Texte intégral
André Dumas : Comment un ancien ministre de l’Economie de droite juge-t-il ce budget 1999 présenté comme une réforme fiscale de gauche ?
Alain madelin : Je suis dans l'opposition, mais il faut que je résiste bien .évidemment à la tentation de tout critiquer par principe. Il y a de : bonnes choses ; il y a des choses moins bonnes ; il y a surtout ce qui n'est pas ce budget. Parmi les bonnes choses, pour les évacuer tout de suite, la baisse des droits de mutation, la déductibilité fiscale pour les entreprises innovantes - il faudra voir les modalités ; l'exonération de TVA des tout petits entrepreneurs ; la taxe professionnelle.

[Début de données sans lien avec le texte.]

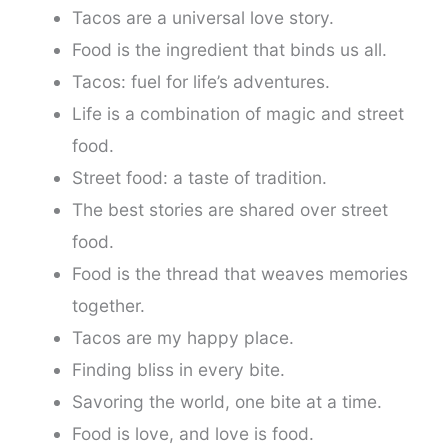
Tacos are a universal love story.
Food is the ingredient that binds us all.
Tacos: fuel for life’s adventures.
Life is a combination of magic and street
food.
Street food: a taste of tradition.
The best stories are shared over street
food.
Food is the thread that weaves memories
together.
Tacos are my happy place.
Finding bliss in every bite.
Savoring the world, one bite at a time.
Food is love, and love is food.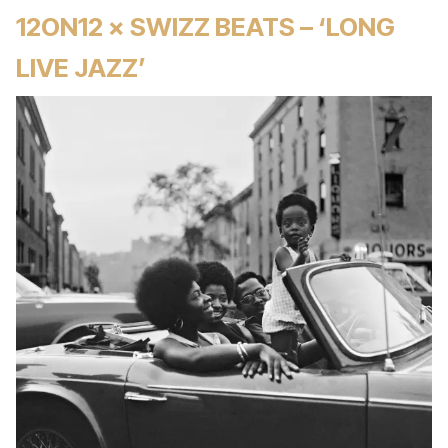
12ON12 × SWIZZ BEATS – ‘LONG
LIVE JAZZ’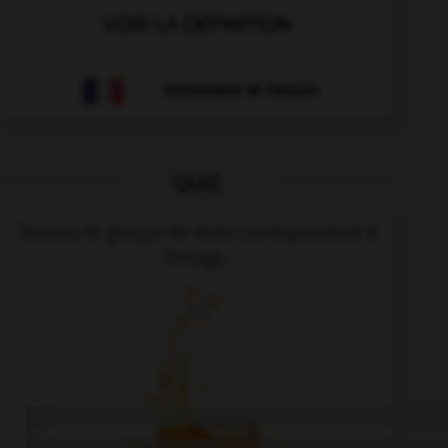
VOIR LA DÉFINITION
Dictionnaire de français
QUIZ
Trouvez le groupe de mots correspondant à
l'image.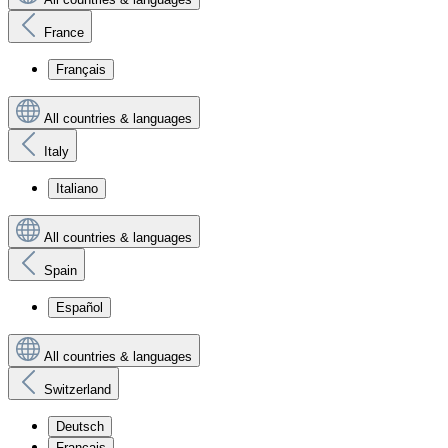
France
Français
All countries & languages
Italy
Italiano
All countries & languages
Spain
Español
All countries & languages
Switzerland
Deutsch
Français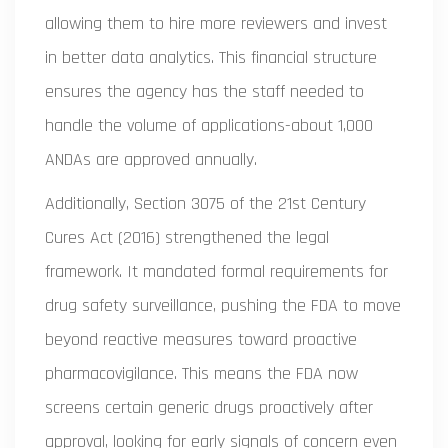
allowing them to hire more reviewers and invest
in better data analytics. This financial structure
ensures the agency has the staff needed to
handle the volume of applications-about 1,000
ANDAs are approved annually.
Additionally, Section 3075 of the 21st Century
Cures Act (2016) strengthened the legal
framework. It mandated formal requirements for
drug safety surveillance, pushing the FDA to move
beyond reactive measures toward proactive
pharmacovigilance. This means the FDA now
screens certain generic drugs proactively after
approval, looking for early signals of concern even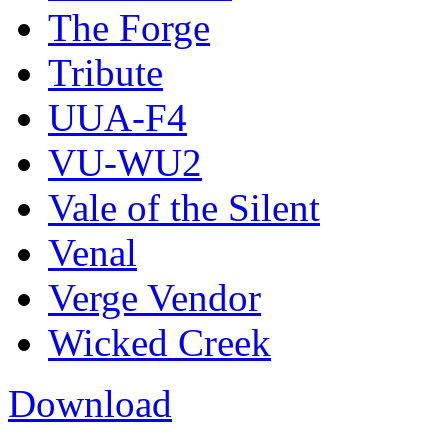
The Forge
Tribute
UUA-F4
VU-WU2
Vale of the Silent
Venal
Verge Vendor
Wicked Creek
Download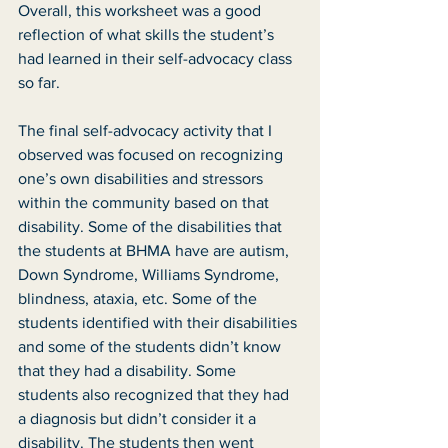
Overall, this worksheet was a good 
reflection of what skills the student’s 
had learned in their self-advocacy class 
so far. 
The final self-advocacy activity that I 
observed was focused on recognizing 
one’s own disabilities and stressors 
within the community based on that 
disability. Some of the disabilities that 
the students at BHMA have are autism, 
Down Syndrome, Williams Syndrome, 
blindness, ataxia, etc. Some of the 
students identified with their disabilities 
and some of the students didn’t know 
that they had a disability. Some 
students also recognized that they had 
a diagnosis but didn’t consider it a 
disability. The students then went 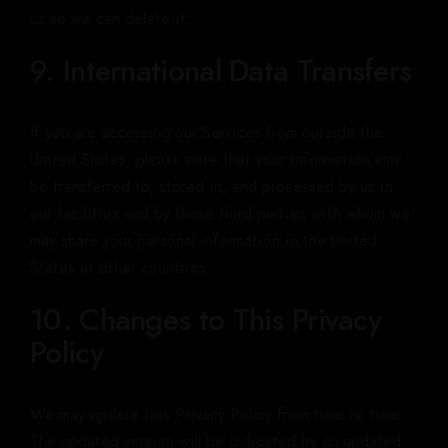
us so we can delete it.
9. International Data Transfers
If you are accessing our Services from outside the
United States, please note that your information may
be transferred to, stored in, and processed by us in
our facilities and by those third parties with whom we
may share your personal information in the United
States or other countries.
10. Changes to This Privacy
Policy
We may update this Privacy Policy from time to time.
The updated version will be indicated by an updated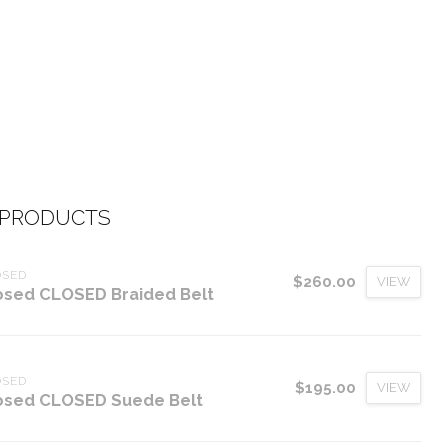
 PRODUCTS
OSED
$260.00
VIEW
osed CLOSED Braided Belt
OSED
$195.00
VIEW
osed CLOSED Suede Belt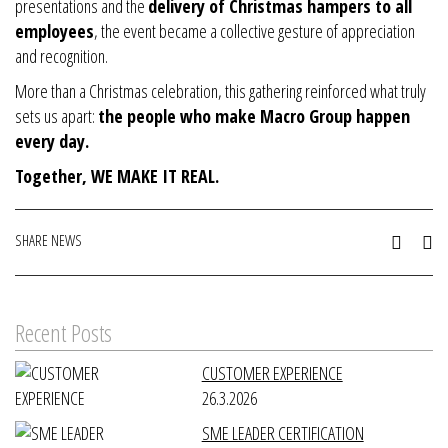
presentations and the
delivery of Christmas hampers to all
employees
, the event became a collective gesture of appreciation
and recognition.
More than a Christmas celebration, this gathering reinforced what truly
sets us apart:
the people who make Macro Group happen
every day.
Together, WE MAKE IT REAL.
SHARE NEWS
Recent Posts
CUSTOMER EXPERIENCE
26.3.2026
SME LEADER CERTIFICATION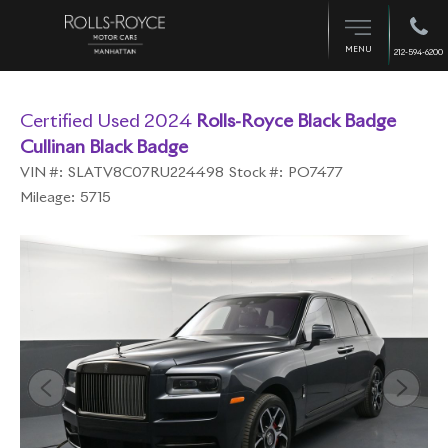
MENU
212-594-6200
Certified Used 2024
Rolls-Royce Black Badge
Cullinan Black Badge
VIN #:
SLATV8C07RU224498
Stock #:
PO7477
Mileage:
5715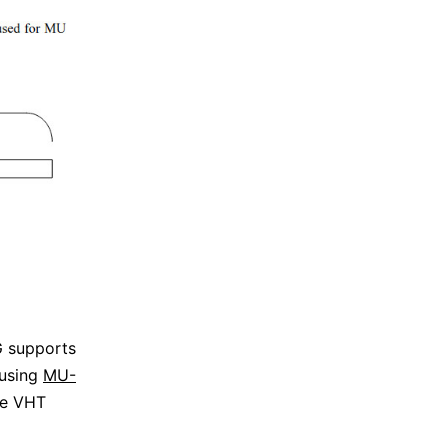
 supports
 using
MU-
he VHT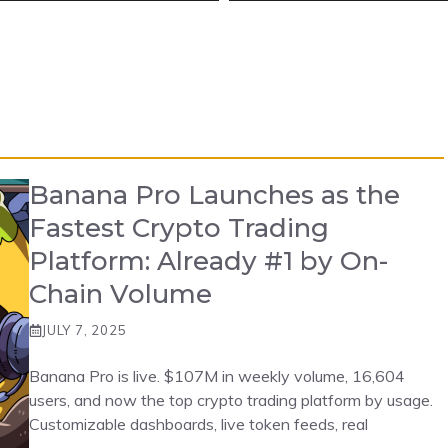
Banana Pro Launches as the
Fastest Crypto Trading
Platform: Already #1 by On-
Chain Volume
JULY 7, 2025
Banana Pro is live. $107M in weekly volume, 16,604
users, and now the top crypto trading platform by usage.
Customizable dashboards, live token feeds, real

André Dumas : Le retour de la croissance n'aurait-il pas permis des mesures un peu plus audacieuses ?
Alain madelin : C'est ce qui n'est pas dans le budget. Il faudrait essayer de répondre à un certain nombre de questions si l'on veut juger ce budget en perspective de l'avenir. Est-ce que l'on diminue les dépenses publiques ? Non. Après une pause, elles augmentent de nouveau. Est-ce qu'on diminue la masse des prélèvements obligatoires qui en France est beaucoup plus importante qu’ailleurs ? Non. Est-ce qu'on incite les Français à mettre de l'argent de côté pour préparer un jour leurs retraites, car on sait que le système de retraites français va à la faillite ? Non. Je crois que nous ne profitons pas effectivement de l'embellie économique, de la croissance retrouvée pour faire les réformes de fond que nécessite notre pays. On consomme le présent ; on prépare mal l'avenir. Si la croissance se retourne, ce sera très fragile.
André Dumas : Le but affiché de L. Jospin était pourtant de présenter un budget qui puisse, avait-il dit, stimuler la croissance et l'emploi. Est-ce le cas ?

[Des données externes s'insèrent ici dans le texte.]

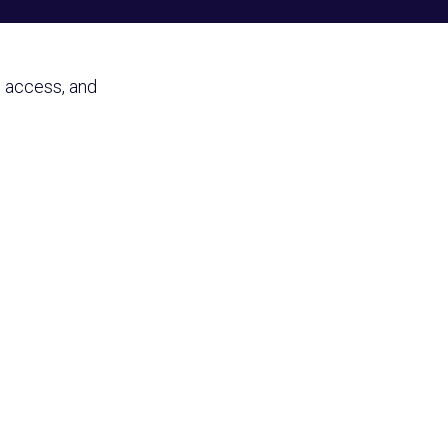
y, access, and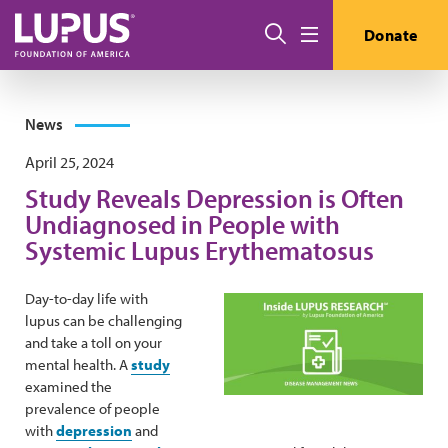
Skip to main content
Search
Donate
Menu
News
April 25, 2024
Study Reveals Depression is Often
Undiagnosed in People with
Systemic Lupus Erythematosus
Day-to-day life with
lupus can be challenging
and take a toll on your
mental health. A
study
examined the
prevalence of people
with
depression
and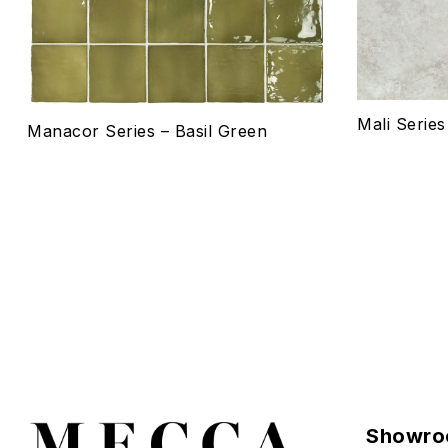
Select o
Mali Serie
Manacor Series – Basil Green
Showro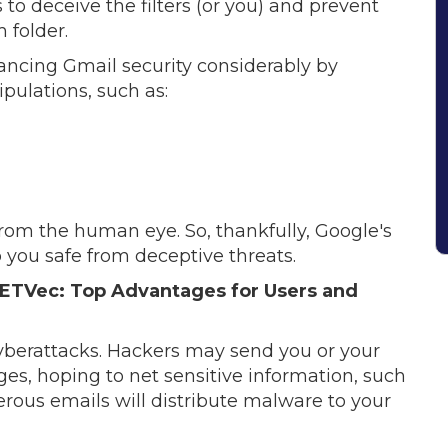
o deceive the filters (or you) and prevent
 folder.
ancing Gmail security considerably by
ulations, such as:
om the human eye. So, thankfully, Google's
 you safe from deceptive threats.
ETVec: Top Advantages for Users and
cyberattacks. Hackers may send you or your
s, hoping to net sensitive information, such
erous emails will distribute malware to your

Alain madelin : Comme vous le savez, la croissance et l'emploi, ça vient pour une partie aussi de la situation internationale. Imaginez que la crise du Sud-est asiatique soit un peu plus importante que prévu, imaginez que sais-je encore, si la situation se retourne, alors là, franchement, on sera mal. C'est le reproche que je fais au Gouvernement, c'est de ne pas préparer l'avenir et de ne pas prendre les mesures... Il y a des tas de mesures qui ne sont pas prises ! Je vais prendre un exemple : on a augmenté, à tort ou à raison, en 1995 la TVA; deux points de TVA en plus, c'est beaucoup, mais avec à l'époque un objectif : assainir les finances publiques, permettre de desserrer les taux d'intérêt qui étouffaient l'économie, oxygéner l'économie pour retrouver la croissance - ça a marché - et atteindre l'euro. Aujourd'hui, l'objectif est atteint : il n'y a plus aucune raison de maintenir cette hausse de TVA ; la TVA explose dans ses recettes. Que les recettes nouvelles de TVA servent à baisser la TVA ! M. Jospin avait promis de baisser la TVA.
André Dumas : Mais est-ce si facile de baisser la TVA ? Il y a Bruxelles derrière !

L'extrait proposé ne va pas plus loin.